[Saved data entries]
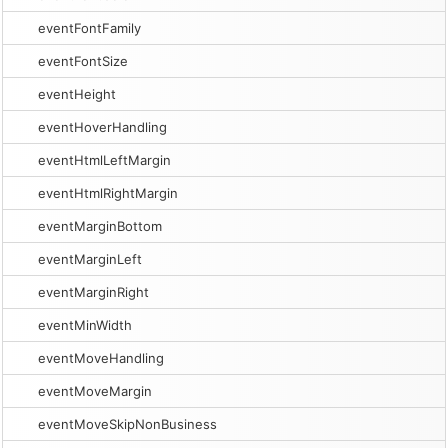
eventFontFamily
eventFontSize
eventHeight
eventHoverHandling
eventHtmlLeftMargin
eventHtmlRightMargin
eventMarginBottom
eventMarginLeft
eventMarginRight
eventMinWidth
eventMoveHandling
eventMoveMargin
eventMoveSkipNonBusiness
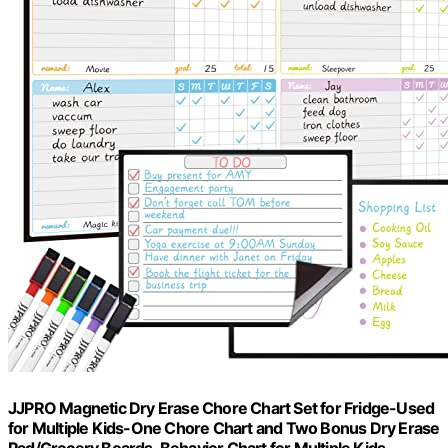
JJPRO Magnetic Dry Erase Chore Chart Set for Fridge-Used
for Multiple Kids-One Chore Chart and Two Bonus Dry Erase
Pad/Grocery Boards-Behavior Chart for Multiple Kids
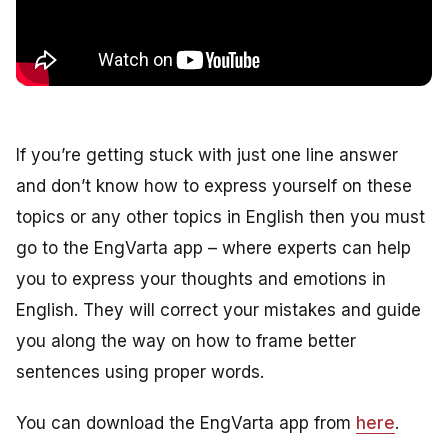
If you’re getting stuck with just one line answer
and don’t know how to express yourself on these
topics or any other topics in English then you must
go to the EngVarta app – where experts can help
you to express your thoughts and emotions in
English. They will correct your mistakes and guide
you along the way on how to frame better
sentences using proper words.
You can download the EngVarta app from
here
.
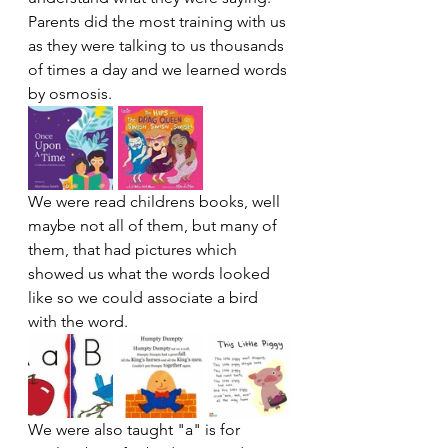
Parents did the most training with us 
as they were talking to us thousands 
of times a day and we learned words 
by osmosis. 
We were read childrens books, well 
maybe not all of them, but many of 
them, that had pictures which 
showed us what the words looked 
like so we could associate a bird 
with the word. 
We were also taught "a" is for 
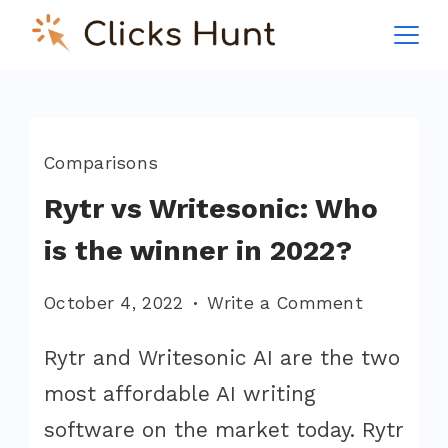
Skip
to
ClicksHunt!
content
Comparisons
Rytr vs Writesonic: Who
is the winner in 2022?
on
October 4, 2022
Write a Comment
Rytr
Rytr and Writesonic AI are the two
vs
most affordable AI writing
Writesoni
Who
software on the market today. Rytr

- _What is required_:
Please print the data above once more, exactly and without images.

- _Exercise output_:
eventFontFamily
eventFontSize
eventHeight
eventHoverHandling
eventHtmlLeftMargin
eventHtmlRightMargin
eventMarginBottom
eventMarginLeft
eventMarginRight
eventMinWidth
eventMoveHandling
eventMoveMargin
eventMoveSkipNonBusiness
JJPRO Magnetic Dry Erase Chore Chart Set for Fridge-Used
for Multiple Kids-One Chore Chart and Two Bonus Dry Erase
Pad/Grocery Boards-Behavior Chart for Multiple Kids
If you’re getting stuck with just one line answer
and don’t know how to express yourself on these
topics or any other topics in English then you must
go to the EngVarta app – where experts can help
you to express your thoughts and emotions in
English. They will correct your mistakes and guide
you along the way on how to frame better
sentences using proper words.
You can download the EngVarta app from
here
.
Parents did the most training with us 
as they were talking to us thousands 
of times a day and we learned words 
by osmosis. 
We were read childrens books, well 
maybe not all of them, but many of 
them, that had pictures which 
showed us what the words looked 
like so we could associate a bird 
with the word. 
We were also taught "a" is for 
Skip
to
ClicksHunt!
content
Comparisons
Rytr vs Writesonic: Who
is the winner in 2022?
on
October 4, 2022
Write a Comment
Rytr
Rytr and Writesonic AI are the two
vs
most affordable AI writing
Writesoni
Who
software on the market today. Rytr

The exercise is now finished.